I answer neither of Bravo’s questions, because it’s a stupid surprise. She doesn’t press me to answer because she’s busy fixing everything.

“Hey! When did you guys get back?” From the ledge the target rushes down, acting all nonchalant.

“Just a minute ago. Where were you?” Omi asks Z what I’ve been wondering. Of course I’m not the least bit of surprised when Z replies with a ‘nowhere’. Like anybody in their right mind would believe that shit. Where were you? Nowhere. Oh! That’s where, I get it.

And just like that the target gets locked in site; he sits into the spot that I figured was best for his luck. Smiling at me he asks, “And where’s Wall-e?”

“Nowhere.” I play his game at him. Dude, brace yourself. He is coming for you. Naked Snake is coming to getya.

“What do you mean ‘nowhere’ Sam where is he?” Bravo looks up, I shrug my shoulders. She looks around. I hold my breath.

Come on Captain, time to come out. My mouth drops open when my telepathic signaling goes through for the first time in my entire life.

In the far end, about twelve yards from us, the blue door of the box sways open. And out steps the meanest, yellow-est, angriest, but kicking banana sergeant a.k.a. Naked Snake. I bite down my lip and force my eyes to my plate of bar-b-q chicken and roti. But as hungry as I am right now, I can’t look at food, my eyes want the action.

And action they get as the buck yellow banana charges onto its course, attracting attention like it’s a freakin massive flower float of tulips. Kids playing tag, go into shock at the trampling yellow bogeyman, the worried parents hustle to try to save their kids from whatever creature the booth has given birth to. Heads turn like Kim Kardashian is at the beach.

Running.

In a banana costume.

Yes. That level of attention. No joke.

I can’t joke, I can’t move, I can’t eat, I can’t breathe and I can’t wait. Z you are gonna get it. Naked Snake has got you on his radar.

Naked Snake is close.

If I had words to describe how hard it was not to laugh at the rampaging banana, I’d write a book. The costume; like almost every other costume has two holes poked in the base for the legs to stick out, and an oval cut out at the anterior end, for the face of the person who’s fantastically unfortunate to be inside. When Wall-e runs, the upper end of the banana falls back like floating hair in the breeze.

Naked Snake is closer.

It was warm, sunny and noisy a minute ago. Now it’s slowly travelling to warm, sunny and quiet. The entire crowd of onlookers is stunned, Bravo and Omi will be noticing this soon, but as for Z, he’s seated in the spot where he won’t know what hit him.

Naked Snake is closest.

One. Two. Three.

Pounce. The momentum with which Wall-e lands on Z’s back is so immense, the plate he was holding goes flying in the air and its contents spread on the picnic mat/battle ground.
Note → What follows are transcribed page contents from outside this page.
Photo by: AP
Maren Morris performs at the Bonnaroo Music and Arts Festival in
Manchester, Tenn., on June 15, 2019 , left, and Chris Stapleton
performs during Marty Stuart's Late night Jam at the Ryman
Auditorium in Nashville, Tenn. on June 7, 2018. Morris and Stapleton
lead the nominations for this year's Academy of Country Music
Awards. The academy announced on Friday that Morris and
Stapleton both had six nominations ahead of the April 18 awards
Z grunts. Wall-e grunts. The huff and heave. Okay, what are they doing?

This is about as satisfying as cold beef jerky. I guess if I closed my eyes and so did the entire picnic purposed crew of bystanders, the audio would fit in nicely. You’d even have no trouble imagining Bruce Lee fight off against Jackie Chan. Open your eyes, it’s two Chiwawas trying to claw at each other, when both their paw nails are filled to perfection.